**Directions:**
A. In the email about servlet communication, which Java class does the reply recommend for having one HTTP-based server call another?
B. Carry on the servlet communication email from the point where the text stops.
Text START
If you don't have the time to do all of the homework which Thangamani's
solution requires and you are familiar with sockets then a simple socket
connection between the hub and outlying servers might meet your needs.
Ron Sigler
-----Original Message-----
From: A mailing list for discussion about Sun Microsystem's Java Servlet
API Technology. [mailto:[EMAIL PROTECTED]]On Behalf Of Craig
R. McClanahan
Sent: Wednesday, February 02, 2000 11:05 AM
To: [EMAIL PROTECTED]
Subject: Re: Servlet Communication
Thangamani RATHINAM wrote:
> Hello,
>
> Here is a situation for which I am designing a solution. I am designing a
> transaction server which is going to receive information from different
> servers and send the results back to them. So this is actually going to be
a
> server to server interaction. I am planning to use servlets, but my
> questions are:
>
> 1. How can they send information to me? (I would like them to send
me a
> form post, Is it possible? how would they do it from their server(not from
> browser)?)
>
If both servers are HTTP-based (such as both running servlets), you can have
the
first server call the second one by using the java.net.URLConnection class.
There
are examples of this kind of call in the Networking Trail of the Java
Language
Tutorial:
http://java.sun.com/docs/books/tutorial
For your case, you will need to make sure that your request to the second
server
conforms to the HTTP standards for how data is sent in a POST transaction.
Text END
Data for review START
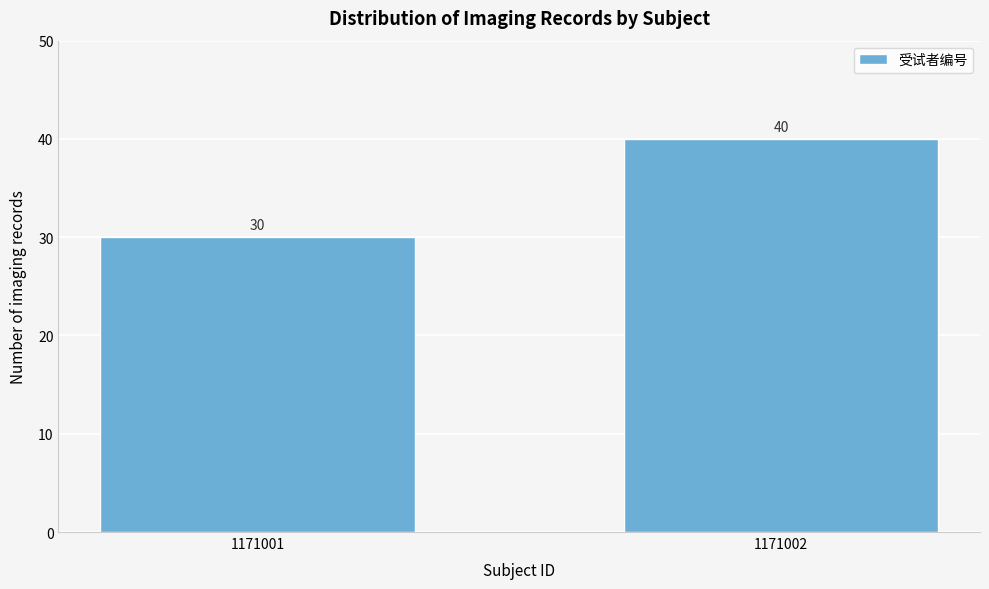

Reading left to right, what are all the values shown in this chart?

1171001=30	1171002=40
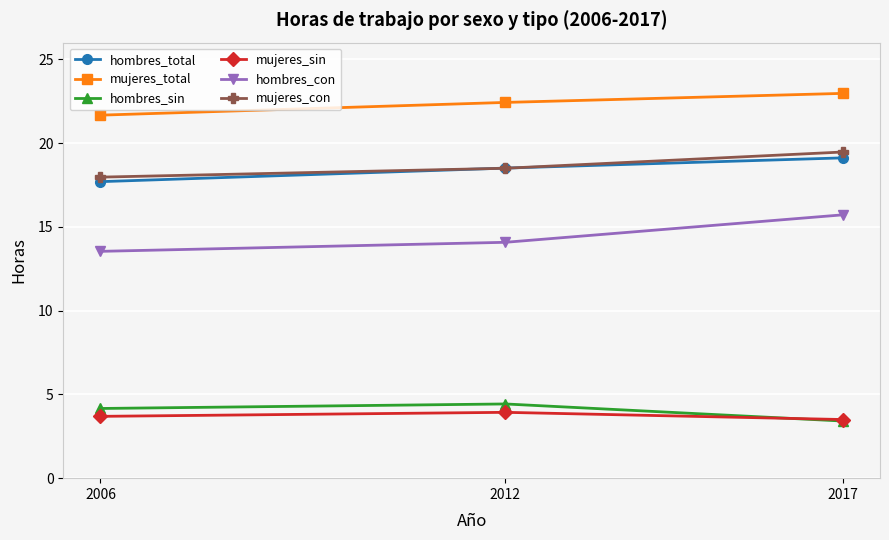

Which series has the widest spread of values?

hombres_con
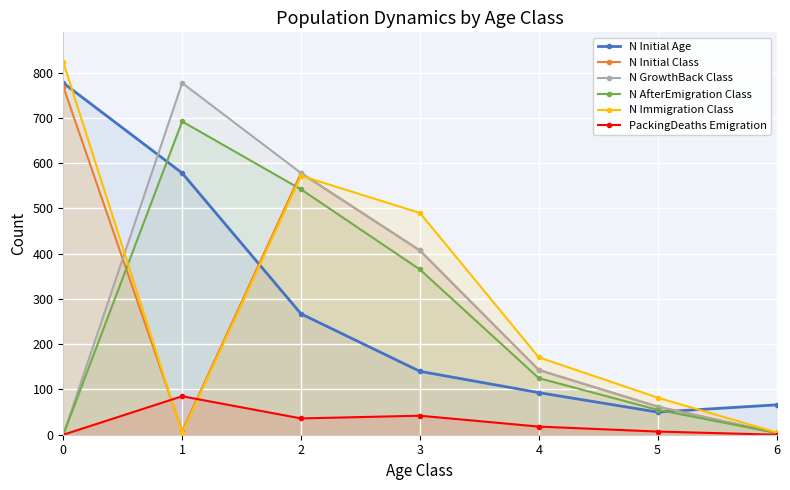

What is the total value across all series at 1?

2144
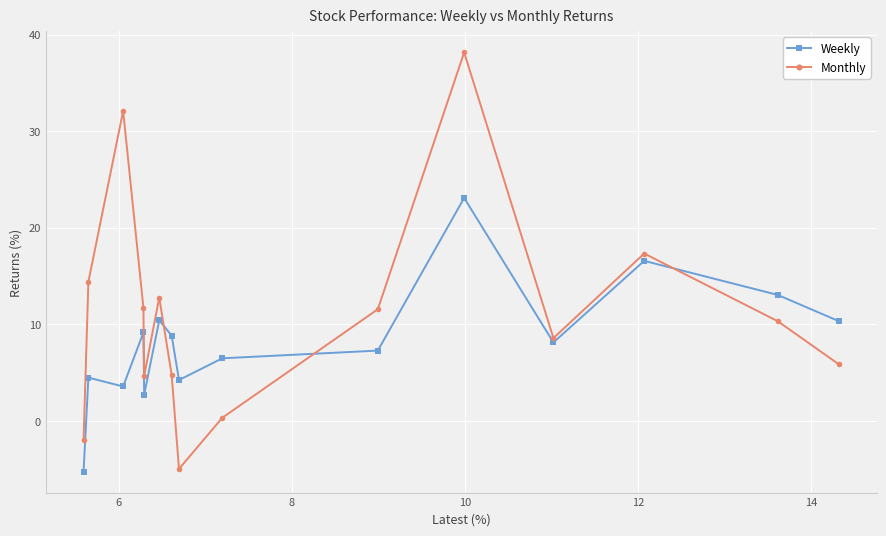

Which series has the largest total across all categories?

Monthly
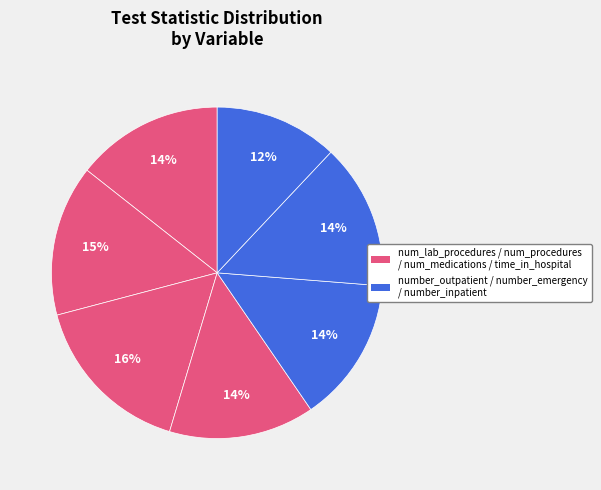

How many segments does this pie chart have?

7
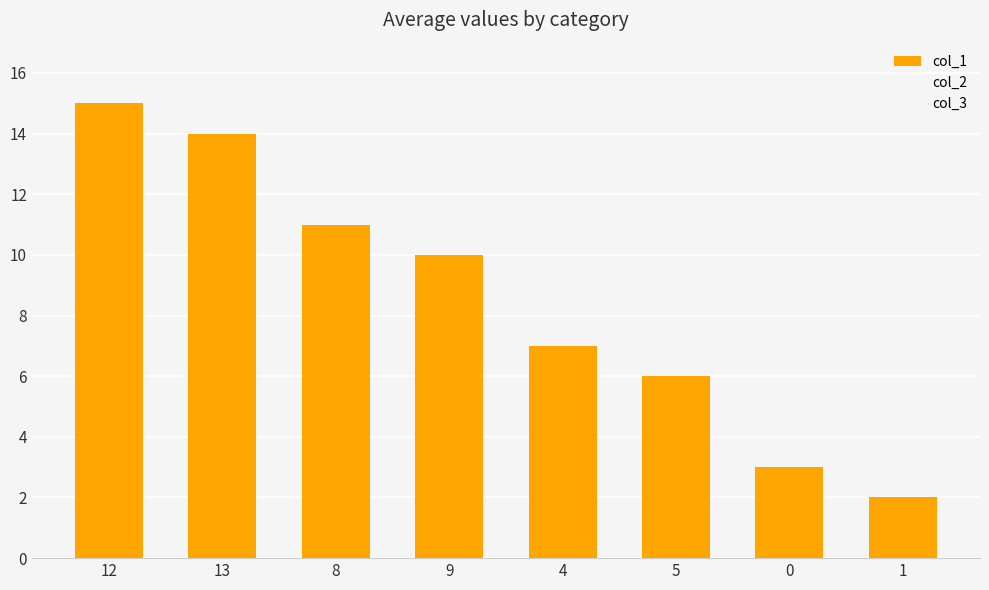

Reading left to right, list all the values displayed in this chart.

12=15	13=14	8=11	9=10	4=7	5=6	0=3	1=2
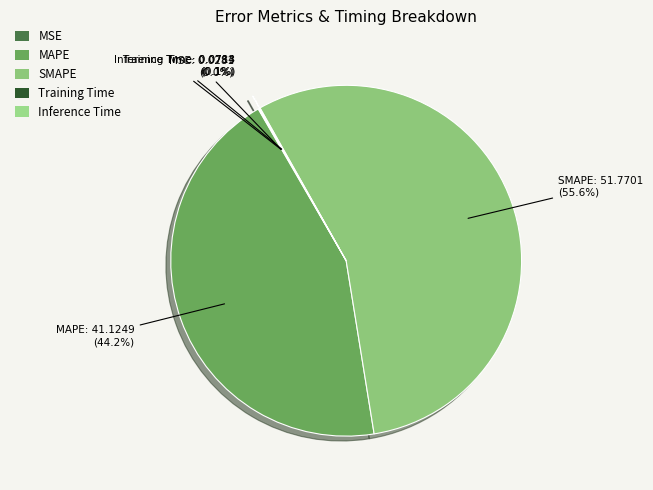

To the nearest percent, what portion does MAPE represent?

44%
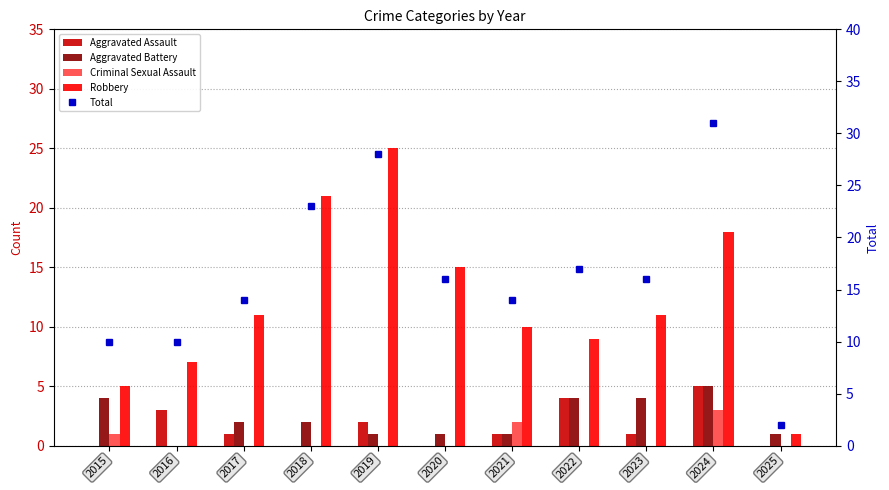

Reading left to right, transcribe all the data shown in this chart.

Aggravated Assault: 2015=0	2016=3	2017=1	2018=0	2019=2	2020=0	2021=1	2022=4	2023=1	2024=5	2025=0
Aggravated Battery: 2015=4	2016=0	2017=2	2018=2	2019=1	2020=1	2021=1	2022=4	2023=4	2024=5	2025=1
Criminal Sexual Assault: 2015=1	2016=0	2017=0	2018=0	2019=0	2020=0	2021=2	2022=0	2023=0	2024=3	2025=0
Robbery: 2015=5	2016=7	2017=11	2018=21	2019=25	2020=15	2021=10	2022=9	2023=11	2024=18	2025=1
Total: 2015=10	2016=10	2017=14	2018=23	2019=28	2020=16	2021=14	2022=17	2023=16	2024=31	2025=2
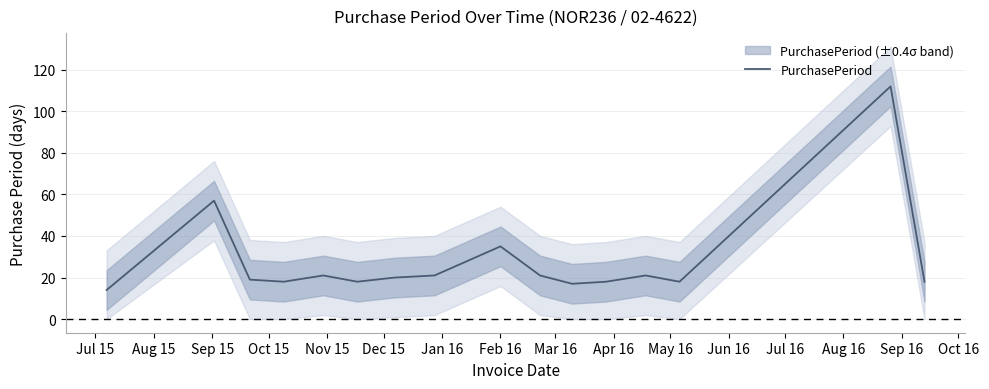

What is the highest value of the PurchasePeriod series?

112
Data for review END
**Answers:**
A. The java.net.URLConnection class.

B.
This will
require you to understand the HTTP protocol. A good starting place is the
documents
at the World Wide Web consortium (http://www.w3c.org).
By the way, this same technique can be used from an applet to call a
servlet.
>
> 2. How can I send back the results (which will be a String) to
them? (If I
> send it as a html page, can they decode and process it?)
>
The response from your second server can be anything you want it to produce.
The
simplest case might be that the second server produces an HTML page (and
your first
server is acting like a proxy for it) -- all you need to do is copy all the
output
from the second server to the output stream of your first server. If the
second
server sends something different, you might have to translate -- it is all
up to how
you want to design things.
>
> I know this is a silly designing problem, but I would appreciate if
someone
> show me the right direction to proceed ;-)
>
> Thanks in advance.
>
> Tango.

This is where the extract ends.